Aber Wahlkampf und reale Politik sind verschiedene Disziplinen. Obama sagt nun: Was die Atompolitik angehe, sei ein atomar bewaffneter Iran "inakzeptabel". Auch Teherans Unterstützung von Terrorgruppen müsse enden. So machte der zukünftige Präsident der USA dem amtierenden Briefschreiber in Teheran klar, dass ein Politikwechsel in weiter Ferne liegt.

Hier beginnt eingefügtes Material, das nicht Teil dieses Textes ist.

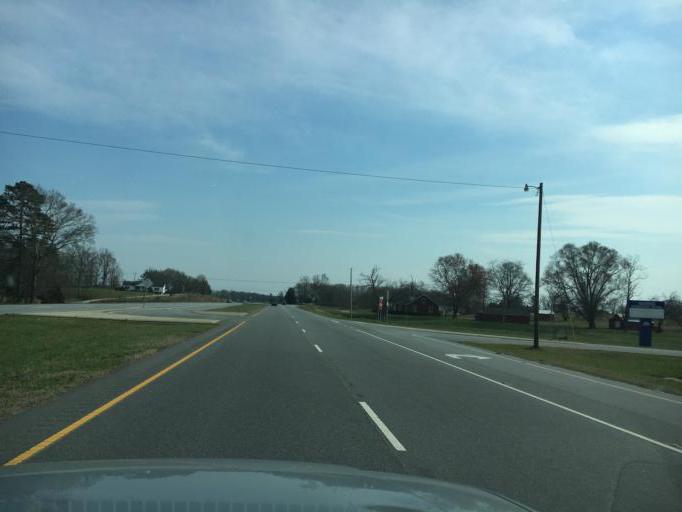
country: US
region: North Carolina
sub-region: Rutherford County
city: Forest City
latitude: 35.2756
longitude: -81.8950
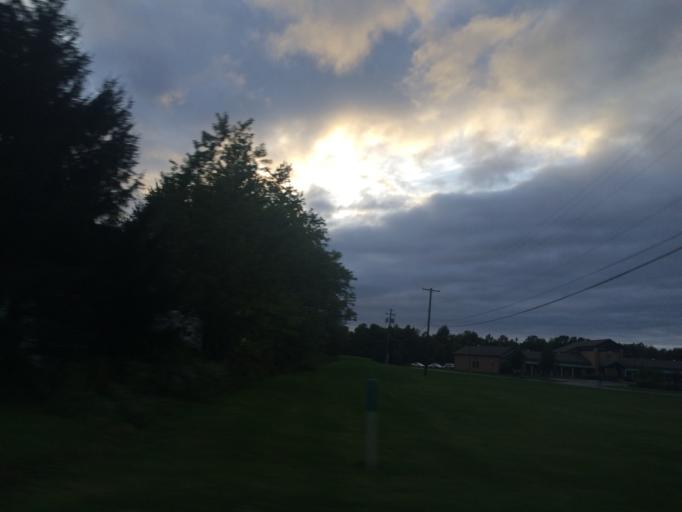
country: US
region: New York
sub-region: Erie County
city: Elma Center
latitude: 42.8140
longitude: -78.6368
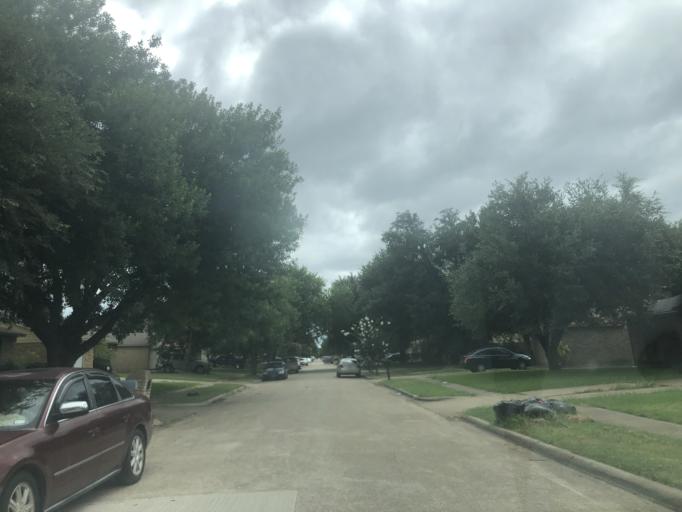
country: US
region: Texas
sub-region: Dallas County
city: Duncanville
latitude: 32.6443
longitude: -96.9514
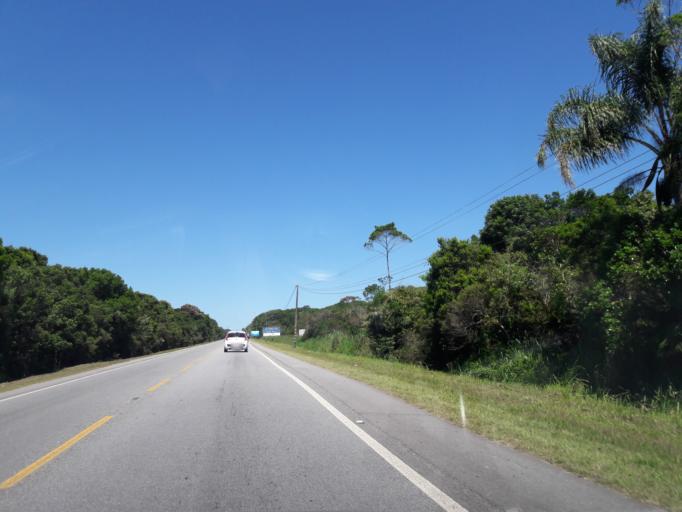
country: BR
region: Parana
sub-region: Pontal Do Parana
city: Pontal do Parana
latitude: -25.6801
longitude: -48.5010
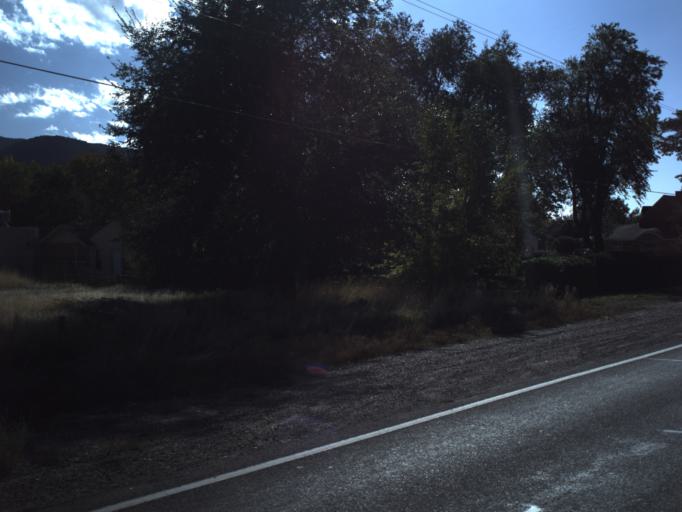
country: US
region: Utah
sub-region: Iron County
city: Parowan
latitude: 37.8389
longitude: -112.8332
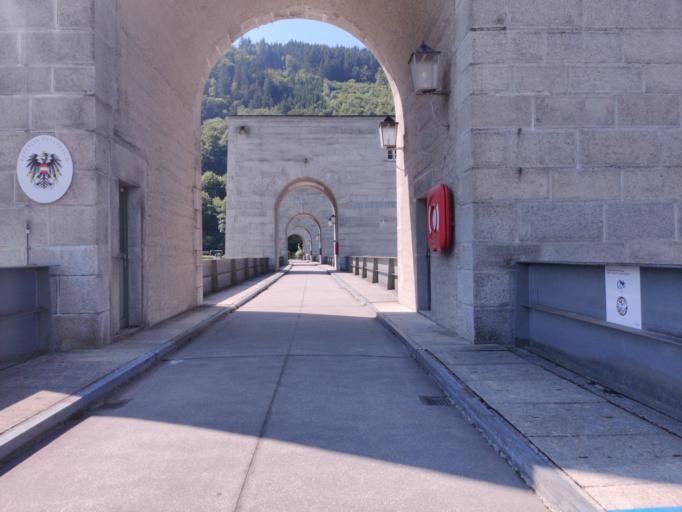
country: DE
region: Bavaria
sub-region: Lower Bavaria
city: Untergriesbach
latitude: 48.5173
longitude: 13.7069
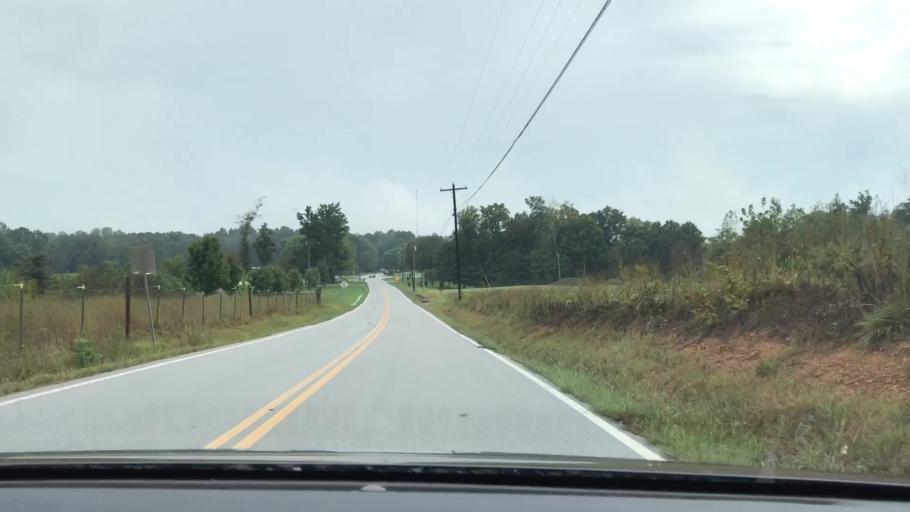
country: US
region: Tennessee
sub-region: Macon County
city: Red Boiling Springs
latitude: 36.4438
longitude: -85.8832
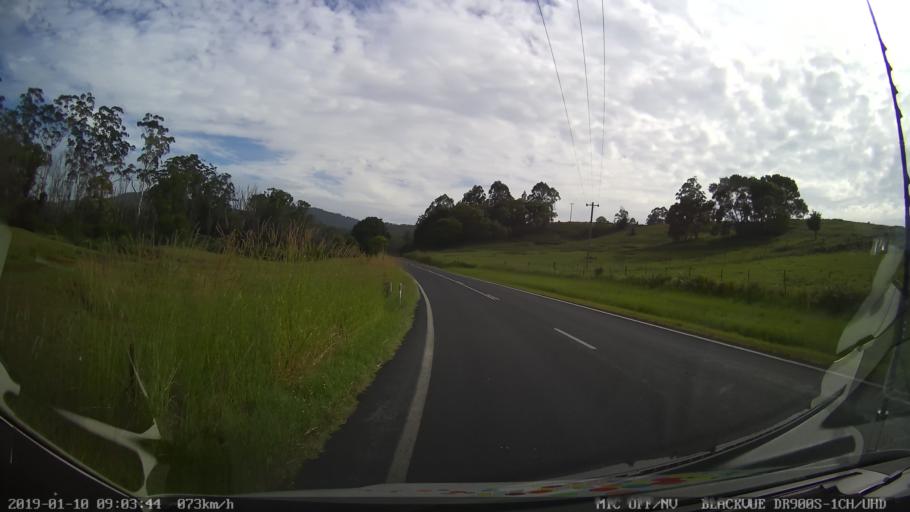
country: AU
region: New South Wales
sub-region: Coffs Harbour
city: Coffs Harbour
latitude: -30.2616
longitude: 153.0494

"Strategisch, nicht kosmetisch"

Das sieht auch Ahmadinedschads mächtiger Gegenspieler so, der iranische Parlamentssprecher Ali Laridschani. Er watschte den politisch angeschlagenen Präsidenten ab, indem er aus einer iranischen Perspektive heraus analysierte: Obamas erste Äußerungen zum Thema Iran deuteten "die Fortsetzung der falschen Politik der Vergangenheit" an. "Der Politikwechsel muss strategisch sein, nicht kosmetisch", sagte Laridschani.

Die konservative Zeitung Jumhouri Islami assistierte. Ahmadinedschads Vorstoß sei vermessen: Über den Umgang mit den USA - die der iranische Revolutionsführer Ayatollah Ruhollah Khomeini seinerzeit den "großen Satan" nannte - bestimme allein der amtierende Revolutionsführer. Ayatollah Ali Khamenei aber hatte kürzlich gesagt, eine Annäherung an die USA stehe nicht an.

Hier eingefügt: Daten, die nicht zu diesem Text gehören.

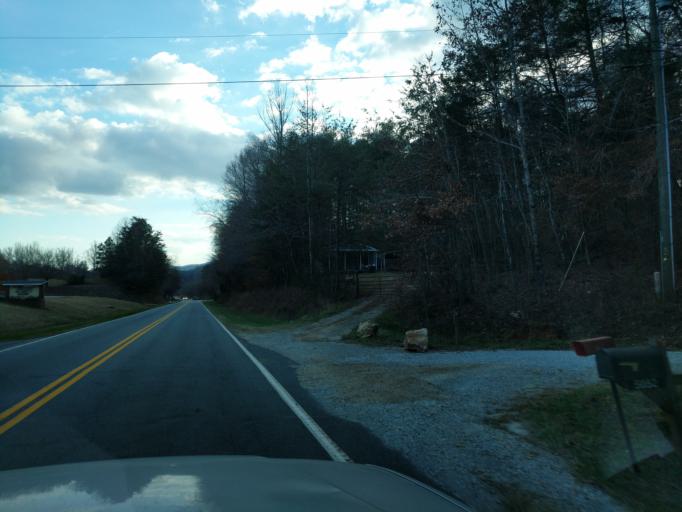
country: US
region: North Carolina
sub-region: McDowell County
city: West Marion
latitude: 35.6343
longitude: -81.9862
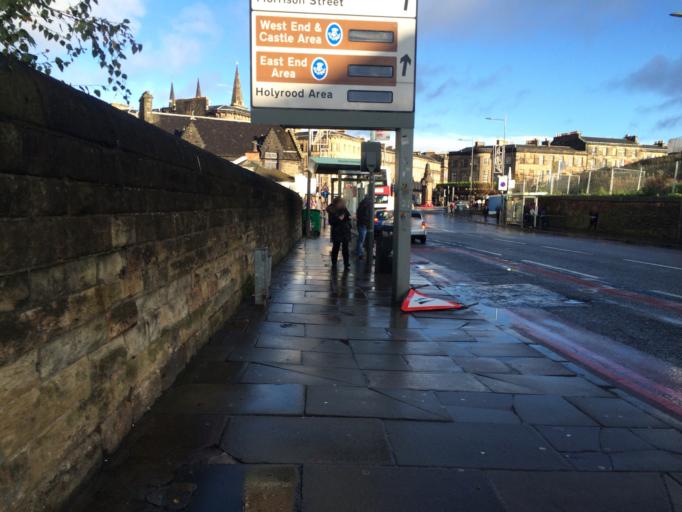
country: GB
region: Scotland
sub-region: Edinburgh
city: Edinburgh
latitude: 55.9456
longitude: -3.2173
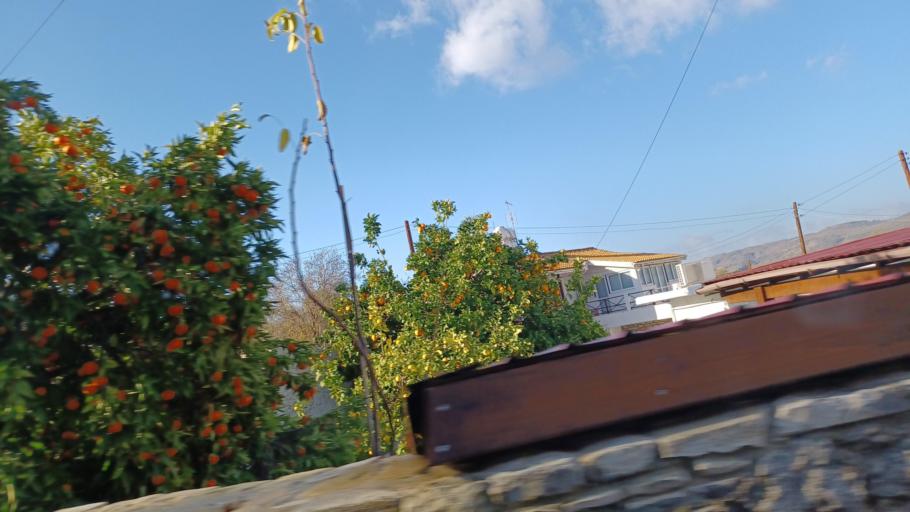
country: CY
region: Limassol
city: Pachna
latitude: 34.8518
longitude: 32.7431
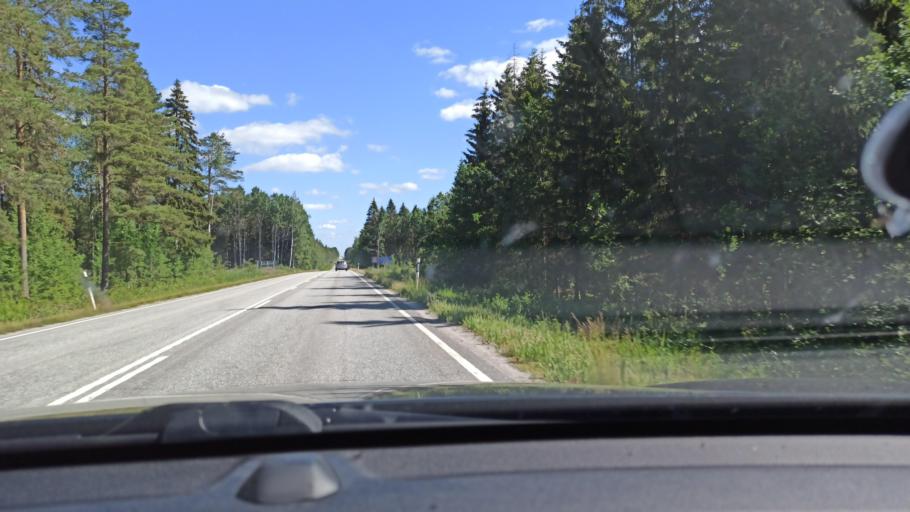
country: FI
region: Ostrobothnia
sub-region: Vaasa
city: Malax
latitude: 62.9736
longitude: 21.5994
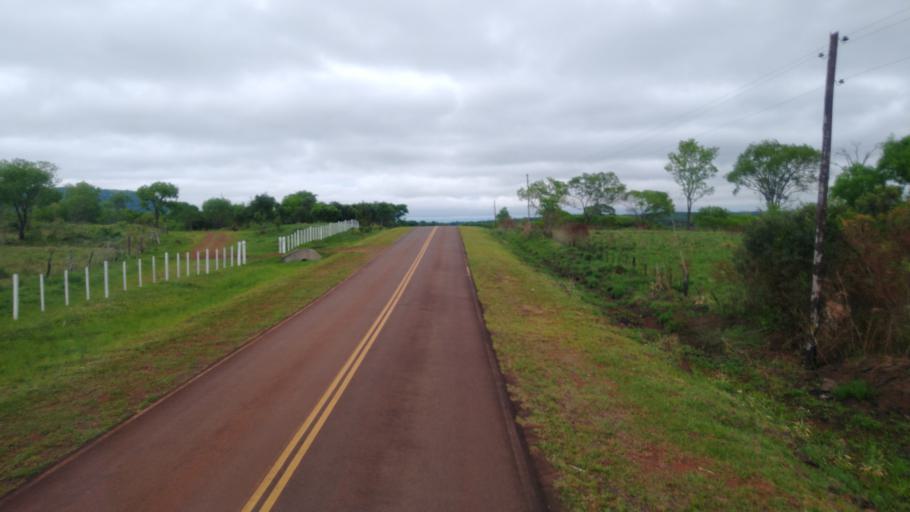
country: AR
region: Misiones
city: Santa Ana
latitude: -27.4106
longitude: -55.5569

Erste Gespräche würden hinter den Kulissen stattfinden

Der scharfe Ton im Umgang mit dem Staatschef dient zum einen innenpolitischen Zielen: In Iran wird im Frühjahr ein neuer Präsident gewählt. Der neokonservative Ahmadinedschad will wieder antreten; Teile des konservativen Lagers um Laridschani. wollen seine zweite Amtszeit verhindern.

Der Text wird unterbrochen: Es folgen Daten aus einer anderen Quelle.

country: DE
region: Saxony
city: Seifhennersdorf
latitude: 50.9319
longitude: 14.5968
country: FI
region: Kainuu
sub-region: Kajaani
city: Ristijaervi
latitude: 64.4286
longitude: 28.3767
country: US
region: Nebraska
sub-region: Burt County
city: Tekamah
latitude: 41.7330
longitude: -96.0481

Doch das eigentliche Thema nach dem Wahlsieg Obamas ist in Iran die Möglichkeit eines amerikanischen Politikwechsels gegenüber der Islamischen Republik. Dies würde der gründlichen Vorbereitung bedürfen, erste Gespräche würden hinter den Kulissen stattfinden. Vor allem wissen die Iraner, dass sie erhebliche Zugeständnisse machen müssten: In grundlegenden Fragen wird auch ein Präsident Obama nicht nachgeben.

Das angeblich zivile iranische Atomprogramm aber ist verdächtig und zweideutig, die Unterstützung der libanesischen Hisbollah und der palästinensischen Gruppen Hamas und Islamischer Dschihad unbestreitbar. Das iranische Staatsradio zeichnete die alten, polemischen Konfrontationslinien nach: "Obama wird seine Wähler betrügen, wenn er nicht endlich die Vernunft ins Weiße Haus zurückbringt", hieß es.